Remote management also has indirect benefits, as highlighted in a systematic literature review on remote monitoring in chronic diseases.²⁵ The patients felt more at ease and secure. Remote monitoring also empowered patients to improve their self-management and to be more involved in shared decision making.²⁵ However, it was mentioned that the device’s ease of use and trust in the device are important to realize these benefits.

Heart Failure Management System is a new device, and this is the first analysis of the cost effectiveness of this device in any setting. The BMAD trial illustrated a greater increase in quality of life for patients in the active intervention arm.¹⁰ The measurement of thoracic fluid content and the electrocardiogram could assist physicians in making more informed decisions about treatment plan changes. Barriers to HFMS implementation may be similar to those of other medical devices, such as the integration with the healthcare system, and clinician buy-in.²⁶ This analysis took a US-specific perspective. The US setting is in many ways unique, and these results may not be generalizable to other countries.

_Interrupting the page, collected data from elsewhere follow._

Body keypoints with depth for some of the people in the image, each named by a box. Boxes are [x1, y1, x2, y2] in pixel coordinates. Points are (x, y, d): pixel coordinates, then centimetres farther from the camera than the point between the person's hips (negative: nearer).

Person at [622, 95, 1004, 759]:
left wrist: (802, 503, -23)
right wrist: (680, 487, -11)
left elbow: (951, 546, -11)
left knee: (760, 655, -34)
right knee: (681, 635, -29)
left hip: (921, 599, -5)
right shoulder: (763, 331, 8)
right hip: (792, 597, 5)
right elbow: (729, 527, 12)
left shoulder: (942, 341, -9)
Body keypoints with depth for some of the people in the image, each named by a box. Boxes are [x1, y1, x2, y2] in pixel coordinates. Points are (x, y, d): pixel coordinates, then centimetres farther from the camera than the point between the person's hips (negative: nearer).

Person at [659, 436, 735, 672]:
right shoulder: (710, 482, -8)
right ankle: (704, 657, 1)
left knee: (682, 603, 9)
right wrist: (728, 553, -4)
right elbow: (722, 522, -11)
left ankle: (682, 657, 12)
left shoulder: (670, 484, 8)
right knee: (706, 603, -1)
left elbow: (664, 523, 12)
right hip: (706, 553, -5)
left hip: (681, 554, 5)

Furthermore, cost-effectiveness analyses for wearable monitoring devices in heart failure are sparse, providing little literature against which to compare. Due to the scarcity of some data, certain assumptions (as detailed in the Methods) had to be made during model development. The rates used after 90 days remained the same and were used for the rest of the time horizon, which may underestimate the benefits of the device and not accurately capture the changes in the rates over time.

Although this model was built to good practice guidelines, it cannot attempt to completely nor accurately reflect the patient care pathway and its outcomes that are realized in real life. Every model, however, is a good approximation of real life and should be treated as such. This model focuses on a collective cohort, and therefore individual patients and their unique path is not considered or tracked. Outcomes from the base case reflect one, potentially realistic scenario. Potential biases within the base case may come from the source data. There is currently one trial on HFMS, which enrolled 522 patients.¹⁴ It may be that these patients do not reflect the entirety of the population with heart failure in the United States. The study also compares time to first hospitalization and not overall hospitalizations. The model addressed this by separating first hospital readmission from subsequent ones. Furthermore, the cost data was drawn from different sources and there may be heterogeneity in reporting.

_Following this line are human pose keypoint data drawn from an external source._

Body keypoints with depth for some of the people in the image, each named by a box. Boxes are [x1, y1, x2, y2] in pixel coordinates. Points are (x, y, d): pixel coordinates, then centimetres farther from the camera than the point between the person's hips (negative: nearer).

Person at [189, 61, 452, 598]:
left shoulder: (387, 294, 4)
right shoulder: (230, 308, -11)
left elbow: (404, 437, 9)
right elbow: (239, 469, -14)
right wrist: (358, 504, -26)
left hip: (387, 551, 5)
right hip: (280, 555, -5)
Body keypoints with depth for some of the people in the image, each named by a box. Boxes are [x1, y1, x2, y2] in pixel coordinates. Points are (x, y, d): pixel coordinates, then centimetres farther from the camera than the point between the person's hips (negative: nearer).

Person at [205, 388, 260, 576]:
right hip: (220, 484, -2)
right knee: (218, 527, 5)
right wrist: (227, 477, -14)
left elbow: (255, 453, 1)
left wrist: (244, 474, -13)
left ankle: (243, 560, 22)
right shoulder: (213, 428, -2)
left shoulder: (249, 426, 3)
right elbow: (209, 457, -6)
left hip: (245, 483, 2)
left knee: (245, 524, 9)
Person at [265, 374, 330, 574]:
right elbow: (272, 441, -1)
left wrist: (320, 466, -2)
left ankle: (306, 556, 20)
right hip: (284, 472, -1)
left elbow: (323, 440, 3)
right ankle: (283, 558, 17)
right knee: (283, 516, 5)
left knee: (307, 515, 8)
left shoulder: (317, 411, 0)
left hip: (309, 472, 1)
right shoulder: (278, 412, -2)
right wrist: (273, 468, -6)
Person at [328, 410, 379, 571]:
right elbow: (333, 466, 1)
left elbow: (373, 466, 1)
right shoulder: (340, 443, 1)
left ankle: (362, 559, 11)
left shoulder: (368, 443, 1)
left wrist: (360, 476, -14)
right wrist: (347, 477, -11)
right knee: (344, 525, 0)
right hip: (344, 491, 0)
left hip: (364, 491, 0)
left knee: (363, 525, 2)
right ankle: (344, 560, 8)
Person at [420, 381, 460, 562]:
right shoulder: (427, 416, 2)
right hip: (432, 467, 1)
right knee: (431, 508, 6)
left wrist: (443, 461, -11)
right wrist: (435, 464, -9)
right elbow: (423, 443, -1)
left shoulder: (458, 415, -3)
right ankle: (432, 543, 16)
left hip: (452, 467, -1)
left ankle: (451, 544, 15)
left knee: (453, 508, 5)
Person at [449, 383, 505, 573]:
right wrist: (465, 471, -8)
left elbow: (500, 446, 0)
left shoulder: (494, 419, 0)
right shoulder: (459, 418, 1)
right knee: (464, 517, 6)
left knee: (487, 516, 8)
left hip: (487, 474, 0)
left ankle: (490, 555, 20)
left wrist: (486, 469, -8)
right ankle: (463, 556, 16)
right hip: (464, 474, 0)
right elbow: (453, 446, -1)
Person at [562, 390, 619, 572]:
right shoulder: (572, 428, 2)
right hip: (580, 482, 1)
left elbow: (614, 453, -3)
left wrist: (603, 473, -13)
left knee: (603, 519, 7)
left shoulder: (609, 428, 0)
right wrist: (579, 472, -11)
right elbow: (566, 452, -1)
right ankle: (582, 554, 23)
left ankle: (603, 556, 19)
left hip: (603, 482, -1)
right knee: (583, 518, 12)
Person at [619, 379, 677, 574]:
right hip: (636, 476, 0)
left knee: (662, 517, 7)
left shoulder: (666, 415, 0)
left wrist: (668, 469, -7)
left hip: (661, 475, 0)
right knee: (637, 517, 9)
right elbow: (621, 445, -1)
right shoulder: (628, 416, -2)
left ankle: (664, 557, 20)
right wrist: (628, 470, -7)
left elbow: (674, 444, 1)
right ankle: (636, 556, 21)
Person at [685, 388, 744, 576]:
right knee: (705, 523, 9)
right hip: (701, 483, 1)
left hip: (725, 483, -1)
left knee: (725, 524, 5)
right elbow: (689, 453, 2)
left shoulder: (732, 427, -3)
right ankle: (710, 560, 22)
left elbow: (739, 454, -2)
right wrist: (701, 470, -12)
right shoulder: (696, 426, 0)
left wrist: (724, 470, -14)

The sensitivity analyses were conducted to assess the influence of these assumptions on the results. During the sensitivity analyses, it was found that 0.4% of the results were not cost-effective, which is partly due to some uncertainty in the model inputs after 90 days. Additional data for longer time frames would be needed to check the trends demonstrated here.

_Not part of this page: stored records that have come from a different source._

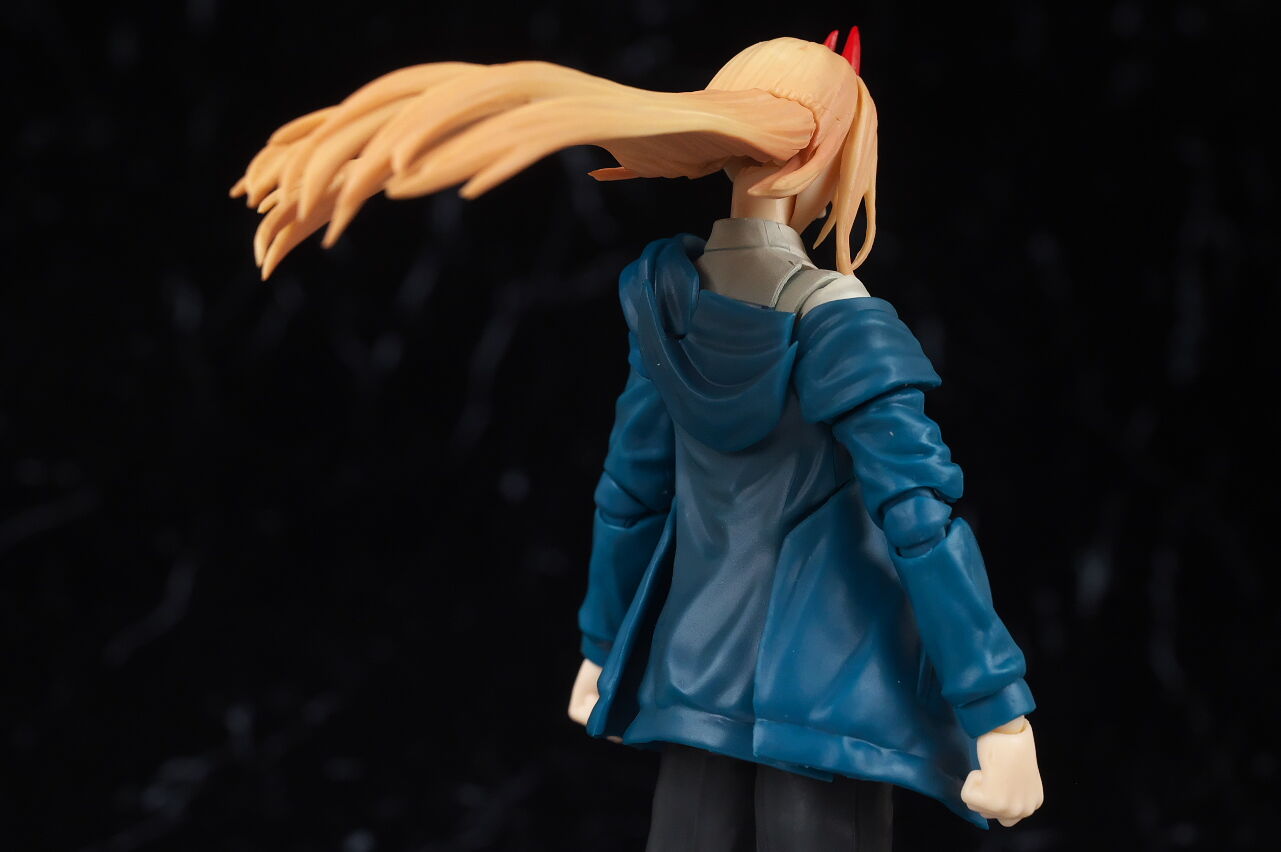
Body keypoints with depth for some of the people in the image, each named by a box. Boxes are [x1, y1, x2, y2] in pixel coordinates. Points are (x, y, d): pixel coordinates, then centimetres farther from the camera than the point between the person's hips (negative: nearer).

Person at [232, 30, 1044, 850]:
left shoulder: (668, 297, -1)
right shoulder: (839, 323, -19)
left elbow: (631, 487, 8)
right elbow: (921, 523, -22)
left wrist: (604, 645, 20)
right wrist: (1001, 715, -19)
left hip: (701, 670, 6)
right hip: (824, 685, -6)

Further research is needed to determine whether these predicted downstream benefits can be realized. This should include the analysis of more long-term outcomes in this population. This would allow us to better inform the model on whether there are differences in event rates with HFMS and SOC between 90 days and 1 year (or potentially beyond). Real-world data on the use of monitoring devices would also be beneficial as performance in clinical studies might not fully represent clinical use. For example, the exclusion and inclusion criteria tend to increase internal validity at the expense of generalizability (external validity).²⁷

CONCLUSION

By preventing unnecessary hospital readmissions, HFMS is expected to reduce costs and improve effectiveness over the SOC, supporting the use of HFMS for outpatient care of heart failure patients.

Acknowledgments

We thank Tobias Muench for his support with reviewing the model and Virginie Mittard for her thorough check of the numbers.

Disclosures

A.B.S. and U.S. are employees, and R.S. is the CEO, of Coreva Scientific GmbH & Co KG, which received consultancy fees for performing, analyzing, and communicating the work presented here. A.V. is an employee of ZOLL Medical Corporation. P.J.M. is a consultant to ZOLL Medical Corporation. D.B. has been the recipient of ZOLL research grants and speaker fees. B.P. reports that they have no relationships relevant to the contents of this paper to disclose.